Location
- 5555, rue Sherbrooke Est Montreal, Quebec, H1N 1A2 Canada 45°34′18″N 73°33′05″W﻿ / ﻿45.57155°N 73.55134°W

Information
- School type: Public
- Founded: 1964
- School board: Centre de services scolaire de Montréal
- Principal: Mme. Karine Galipeau
- Grades: 7–11
- Enrollment: 1200 (2023)
- Language: French
- Area: Montreal
- Website: marguerite-de-lajemmerais.cssdm.gouv.qc.ca

= École secondaire Marguerite-De Lajemmerais =

École secondaire Marguerite-De Lajemmerais is a Francophone secondary public mixed school located in Rosemont-La Petite-Patrie borough in Montreal, Quebec. Part of the Centre de services scolaire de Montréal (CSSDM), it was originally in the catholic School board Commission des écoles catholiques de Montréal (CECM) before the 1998 reorganization of School boards from religious communities into linguistic communities in Quebec. In 2019, the school had 677 students.
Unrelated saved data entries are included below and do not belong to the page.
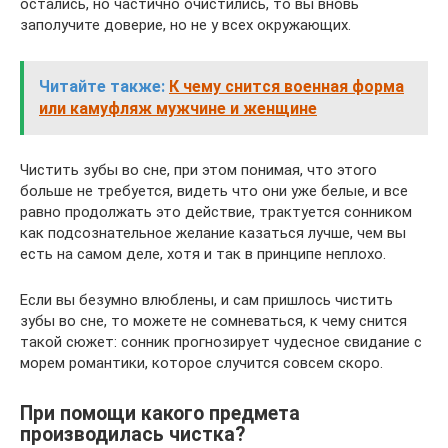
остались, но частично очистились, то вы вновь
заполучите доверие, но не у всех окружающих.
Читайте также:
К чему снится военная форма
или камуфляж мужчине и женщине
Чистить зубы во сне, при этом понимая, что этого
больше не требуется, видеть что они уже белые, и все
равно продолжать это действие, трактуется сонником
как подсознательное желание казаться лучше, чем вы
есть на самом деле, хотя и так в принципе неплохо.
Если вы безумно влюблены, и сам пришлось чистить
зубы во сне, то можете не сомневаться, к чему снится
такой сюжет: сонник прогнозирует чудесное свидание с
морем романтики, которое случится совсем скоро.
При помощи какого предмета
производилась чистка?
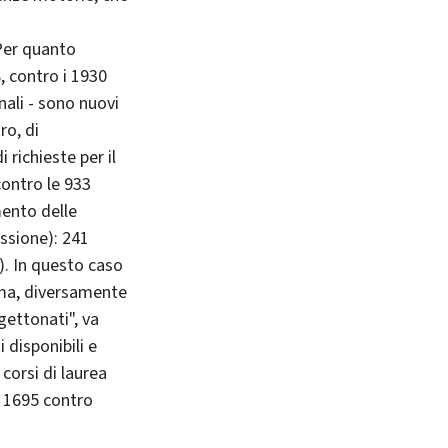
 Per quanto
, contro i 1930
nali - sono nuovi
ro, di
 richieste per il
contro le 933
mento delle
essione): 241
). In questo caso
 ma, diversamente
"gettonati", va
 disponibili e
corsi di laurea
, 1695 contro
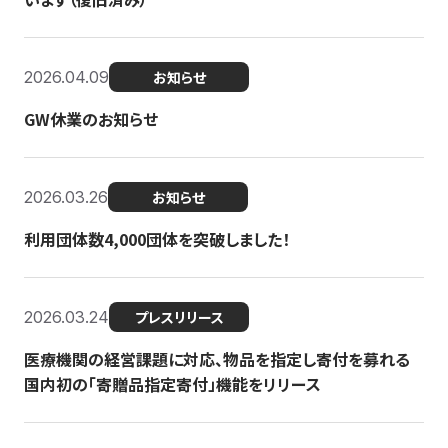
2026.04.09
お知らせ
GW休業のお知らせ
2026.03.26
お知らせ
利用団体数4,000団体を突破しました！
2026.03.24
プレスリリース
医療機関の経営課題に対応、物品を指定し寄付を募れる
国内初の「寄贈品指定寄付」機能をリリース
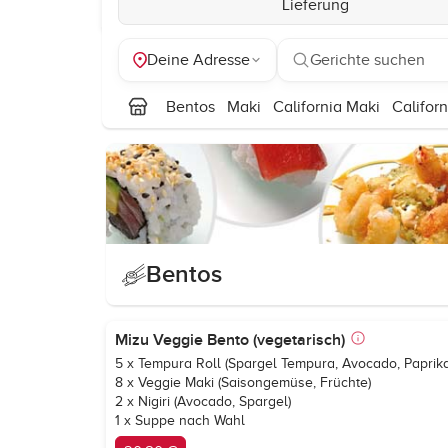
Lieferung
Deine Adresse
Gerichte suchen
Bentos
Maki
California Maki
Californ
Bentos
Mizu Veggie Bento (vegetarisch)
5 x Tempura Roll (Spargel Tempura, Avocado, Paprik
8 x Veggie Maki (Saisongemüse, Früchte)
2 x Nigiri (Avocado, Spargel)
1 x Suppe nach Wahl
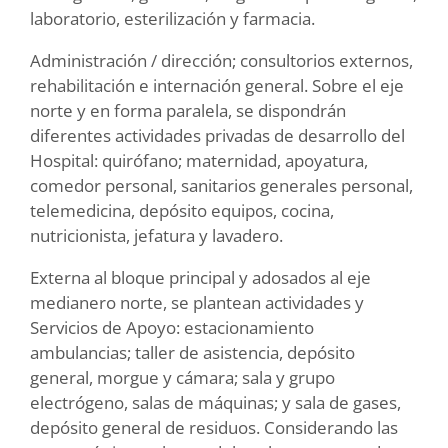
laboratorio, esterilización y farmacia.
Administración / dirección; consultorios externos,
rehabilitación e internación general. Sobre el eje
norte y en forma paralela, se dispondrán
diferentes actividades privadas de desarrollo del
Hospital: quirófano; maternidad, apoyatura,
comedor personal, sanitarios generales personal,
telemedicina, depósito equipos, cocina,
nutricionista, jefatura y lavadero.
Externa al bloque principal y adosados al eje
medianero norte, se plantean actividades y
Servicios de Apoyo: estacionamiento
ambulancias; taller de asistencia, depósito
general, morgue y cámara; sala y grupo
electrógeno, salas de máquinas; y sala de gases,
depósito general de residuos. Considerando las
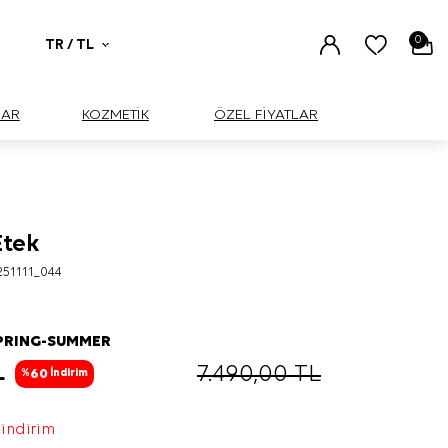
0
TR / TL
UAR
KOZMETİK
ÖZEL FİYATLAR
Etek
51111_044
PRING-SUMMER
L
7.490,00
TL
60
%
İndirim
 indirim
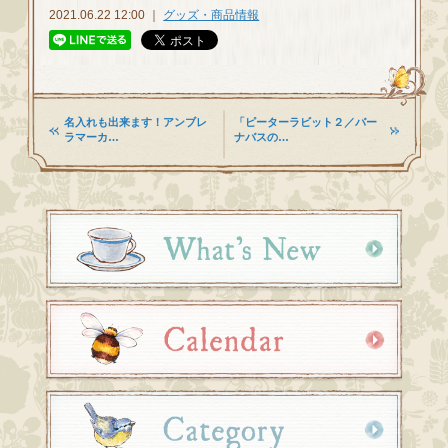
2021.06.22 12:00 ｜
グッズ・商品情報
名入れも出来ます！アンブレ
「ピーターラビット２／バー
ラマーカ…
ナバスの…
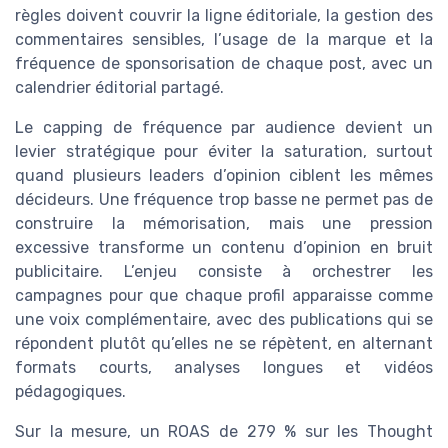
règles doivent couvrir la ligne éditoriale, la gestion des
commentaires sensibles, l’usage de la marque et la
fréquence de sponsorisation de chaque post, avec un
calendrier éditorial partagé.
Le capping de fréquence par audience devient un
levier stratégique pour éviter la saturation, surtout
quand plusieurs leaders d’opinion ciblent les mêmes
décideurs. Une fréquence trop basse ne permet pas de
construire la mémorisation, mais une pression
excessive transforme un contenu d’opinion en bruit
publicitaire. L’enjeu consiste à orchestrer les
campagnes pour que chaque profil apparaisse comme
une voix complémentaire, avec des publications qui se
répondent plutôt qu’elles ne se répètent, en alternant
formats courts, analyses longues et vidéos
pédagogiques.
Sur la mesure, un ROAS de 279 % sur les Thought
Originally a girls' school, the school started admitting boys in September 2019 due to declining enrollment.

==History==
Originally, this school was founded by the Sisters of Charity of Montreal, commonly known as the Grey Nuns of Montreal, to recruit and train future teachers and to pursue their charitable work. In 1967, the CECM bought the establishment to have a new secondary public school. The school was named in honor of Marguerite d’Youville who was named before Marguerite De Lajemmerais.

== The school ==
The establishment constructed in 1964 has three to six stories in a long straight shape in « I » connected with 4 irregular and asymmetric aisles. It also have an important canopy at the entrance and a curved mosaic in concrete above and a mosaic inside the entrance hall. The building has mainly light yellow, red and brown bricks with lots of windows in a modernist and functionalist style.

It contains mainly regular classrooms, rooms for computer labs, science labs, plastic art workshops, a music room, two cafeterias, a library, two gymnasiums, an auditorium and used to have a swimming pool that is now a new gymnasium. The school also comprises outdoor facilities such as a running track, a small soccer field and two tennis courts.

==Programs and services==
Besides the regular program, the school offers specialized programs in mathematics and science, dramatic arts, guitar classic and plastic arts.

Others professional services are offered to the students: psychoeducator, nurse, guidance counsellor, leisure technician, documentation technician, special education technician, supervisors, etc.